▶ **Stated problem**
Turn every line of the records below into a Markdown table with the columns No. and Line, numbering the rows in order and leaving out any blank lines.
--- START ---
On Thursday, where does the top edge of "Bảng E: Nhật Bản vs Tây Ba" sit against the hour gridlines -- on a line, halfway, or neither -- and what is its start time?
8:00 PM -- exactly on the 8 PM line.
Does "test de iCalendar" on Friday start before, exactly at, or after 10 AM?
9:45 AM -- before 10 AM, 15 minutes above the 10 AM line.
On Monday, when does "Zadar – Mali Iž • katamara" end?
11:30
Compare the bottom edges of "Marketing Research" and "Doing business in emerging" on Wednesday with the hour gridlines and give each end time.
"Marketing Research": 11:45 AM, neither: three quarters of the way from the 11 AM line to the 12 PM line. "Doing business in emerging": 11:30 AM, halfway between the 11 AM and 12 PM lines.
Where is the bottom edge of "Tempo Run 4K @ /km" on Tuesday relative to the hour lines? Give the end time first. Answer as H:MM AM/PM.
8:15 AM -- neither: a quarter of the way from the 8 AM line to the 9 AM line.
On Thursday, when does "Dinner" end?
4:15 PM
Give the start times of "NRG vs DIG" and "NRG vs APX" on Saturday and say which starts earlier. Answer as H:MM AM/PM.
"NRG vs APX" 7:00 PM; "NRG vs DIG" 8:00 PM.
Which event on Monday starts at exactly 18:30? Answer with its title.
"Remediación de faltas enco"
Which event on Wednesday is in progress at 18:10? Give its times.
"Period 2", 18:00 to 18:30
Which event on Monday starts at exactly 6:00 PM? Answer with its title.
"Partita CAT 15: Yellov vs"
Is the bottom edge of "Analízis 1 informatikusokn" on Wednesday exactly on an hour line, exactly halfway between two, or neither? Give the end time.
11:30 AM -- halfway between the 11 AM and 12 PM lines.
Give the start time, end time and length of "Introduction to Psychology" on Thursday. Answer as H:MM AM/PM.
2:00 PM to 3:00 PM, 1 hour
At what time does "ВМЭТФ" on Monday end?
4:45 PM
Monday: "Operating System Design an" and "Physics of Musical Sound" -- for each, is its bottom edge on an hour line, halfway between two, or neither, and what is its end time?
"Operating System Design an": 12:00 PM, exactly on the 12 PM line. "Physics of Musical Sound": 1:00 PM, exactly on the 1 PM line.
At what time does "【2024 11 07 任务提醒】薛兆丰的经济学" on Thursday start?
--- END ---
▶ **Solution to this exercise**
| No. | Line |
|---|---|
| 1 | On Thursday, where does the top edge of "Bảng E: Nhật Bản vs Tây Ba" sit against the hour gridlines -- on a line, halfway, or neither -- and what is its start time? |
| 2 | 8:00 PM -- exactly on the 8 PM line. |
| 3 | Does "test de iCalendar" on Friday start before, exactly at, or after 10 AM? |
| 4 | 9:45 AM -- before 10 AM, 15 minutes above the 10 AM line. |
| 5 | On Monday, when does "Zadar – Mali Iž • katamara" end? |
| 6 | 11:30 |
| 7 | Compare the bottom edges of "Marketing Research" and "Doing business in emerging" on Wednesday with the hour gridlines and give each end time. |
| 8 | "Marketing Research": 11:45 AM, neither: three quarters of the way from the 11 AM line to the 12 PM line. "Doing business in emerging": 11:30 AM, halfway between the 11 AM and 12 PM lines. |
| 9 | Where is the bottom edge of "Tempo Run 4K @ /km" on Tuesday relative to the hour lines? Give the end time first. Answer as H:MM AM/PM. |
| 10 | 8:15 AM -- neither: a quarter of the way from the 8 AM line to the 9 AM line. |
| 11 | On Thursday, when does "Dinner" end? |
| 12 | 4:15 PM |
| 13 | Give the start times of "NRG vs DIG" and "NRG vs APX" on Saturday and say which starts earlier. Answer as H:MM AM/PM. |
| 14 | "NRG vs APX" 7:00 PM; "NRG vs DIG" 8:00 PM. |
| 15 | Which event on Monday starts at exactly 18:30? Answer with its title. |
| 16 | "Remediación de faltas enco" |
| 17 | Which event on Wednesday is in progress at 18:10? Give its times. |
| 18 | "Period 2", 18:00 to 18:30 |
| 19 | Which event on Monday starts at exactly 6:00 PM? Answer with its title. |
| 20 | "Partita CAT 15: Yellov vs" |
| 21 | Is the bottom edge of "Analízis 1 informatikusokn" on Wednesday exactly on an hour line, exactly halfway between two, or neither? Give the end time. |
| 22 | 11:30 AM -- halfway between the 11 AM and 12 PM lines. |
| 23 | Give the start time, end time and length of "Introduction to Psychology" on Thursday. Answer as H:MM AM/PM. |
| 24 | 2:00 PM to 3:00 PM, 1 hour |
| 25 | At what time does "ВМЭТФ" on Monday end? |
| 26 | 4:45 PM |
| 27 | Monday: "Operating System Design an" and "Physics of Musical Sound" -- for each, is its bottom edge on an hour line, halfway between two, or neither, and what is its end time? |
| 28 | "Operating System Design an": 12:00 PM, exactly on the 12 PM line. "Physics of Musical Sound": 1:00 PM, exactly on the 1 PM line. |
| 29 | At what time does "【2024 11 07 任务提醒】薛兆丰的经济学" on Thursday start? |